LSF got upgraded to the latest 6.X maintenance pack. RHEL3U8 was pushed out to thousands of hosts. Filers got upgraded. We “created customer success”. (Well, not really …)

Day after the upgrade, we noticed that the newest filer that holds our LSF installs was doing sustained 40k NFSOPS for no apparent reason. Nothing pointed to any specific host doing something stupid. This meant ALL the hosts were doing something specifically stupid. Hard to tell what, though; we’d upgraded everything.

We began poking around, first with ethereal. We noticed that the host we were on was doing a getattr to the effected filer every five seconds. That’s not out of the ordinary, really. The environment is chatty. We kept poking around doing short tcpdumps and trying to correlate what was happening with any sort of traffic that might be causing all that nfs traffic. We thought it may have been some of the LSf jobs that account for 80% of our utilization.

We ran further tcpdumps while bstoping the jobs on hosts and couldn’t find any net decrease in traffic. So it couldn’t have been the jobs. We began digging deeper on this one host in the grid. Hey look, if we stop the LSF daemons, that getattr every five seconds stops.

But, the problem: a getattr every five seconds across a few thousand hosts didn’t account for the 40k nfsops we were seeing. We straced the LSF daemons and found that melim was statting one of our custom elims every five seconds. Ok, maybe we’re on the right track. But this still didn’t explain the usage pattern we were seeing. By this point, we had all gathered around to throw out ideas on where to go from here. We had left ethereal running and capturing packets. During this two minute window there was a storm of traffic to the filer that didn’t make any sense. More stracing and we lucked out: every so often after a round of statting of the elim, melim would invoke it.

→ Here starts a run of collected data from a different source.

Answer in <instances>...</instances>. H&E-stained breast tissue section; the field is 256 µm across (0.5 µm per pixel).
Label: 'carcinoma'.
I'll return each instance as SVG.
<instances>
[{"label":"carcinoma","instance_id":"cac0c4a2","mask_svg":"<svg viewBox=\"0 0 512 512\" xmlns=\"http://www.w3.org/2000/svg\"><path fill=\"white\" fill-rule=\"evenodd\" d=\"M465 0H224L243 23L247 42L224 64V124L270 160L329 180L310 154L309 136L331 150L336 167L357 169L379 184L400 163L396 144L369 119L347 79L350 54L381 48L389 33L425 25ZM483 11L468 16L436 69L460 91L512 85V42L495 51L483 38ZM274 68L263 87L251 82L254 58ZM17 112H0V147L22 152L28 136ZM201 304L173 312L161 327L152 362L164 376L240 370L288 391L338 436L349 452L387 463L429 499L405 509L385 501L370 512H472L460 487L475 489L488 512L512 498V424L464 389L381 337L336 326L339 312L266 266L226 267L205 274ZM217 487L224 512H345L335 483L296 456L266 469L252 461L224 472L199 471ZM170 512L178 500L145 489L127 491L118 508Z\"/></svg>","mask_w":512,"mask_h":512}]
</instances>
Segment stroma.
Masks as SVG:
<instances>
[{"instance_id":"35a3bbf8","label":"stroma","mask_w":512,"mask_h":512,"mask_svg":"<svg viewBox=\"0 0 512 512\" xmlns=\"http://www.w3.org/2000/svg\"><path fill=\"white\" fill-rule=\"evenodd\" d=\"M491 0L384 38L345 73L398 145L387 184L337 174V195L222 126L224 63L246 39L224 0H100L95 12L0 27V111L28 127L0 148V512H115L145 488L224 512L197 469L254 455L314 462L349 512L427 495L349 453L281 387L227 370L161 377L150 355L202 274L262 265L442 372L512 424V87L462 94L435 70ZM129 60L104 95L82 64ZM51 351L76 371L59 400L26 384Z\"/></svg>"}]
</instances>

And then it dawned on us: we were looking at only short snippets of traffic from ethereal and strace. And each time, we happened to be looking in between melim’s attempts to invoke the elim.

doh.

we had forgotten our LSF training: when you install LSF, the melim gets invoked on each system. It also invokes every file in the install directory that starts with elim. This particular elim only needed to run on the LSF master. Instead, because of our install architecture, the elim was available to every host. Every one was statting this file every five seconds to make sure it was still there. About once a minute (happily randomized throughout the grid), melim would go and invoke the elim. Because the elim was only designed to run on the master, it would check to see where it was run, find itself not on the master, and quit. Our one getattr every five seconds turned into a few hundred nfs ops occuring in a one second period every minute. Not so bad on one system. Multiply this by a few thousand and you start making your filer sweat. We quickly removed the elim and things immediately dropped by 25k NFSOPS.

So, in three easy steps:

1. Find process being invoked everywhere and leaving no trace of itself.
2. Stop process from being invoked every minute.
3. Profit!

Moral of the story?

It’s the little details that will screw you. One little symlink in the wrong directory caused us a few days of consternation and head scratching. So, watch where you install your elims.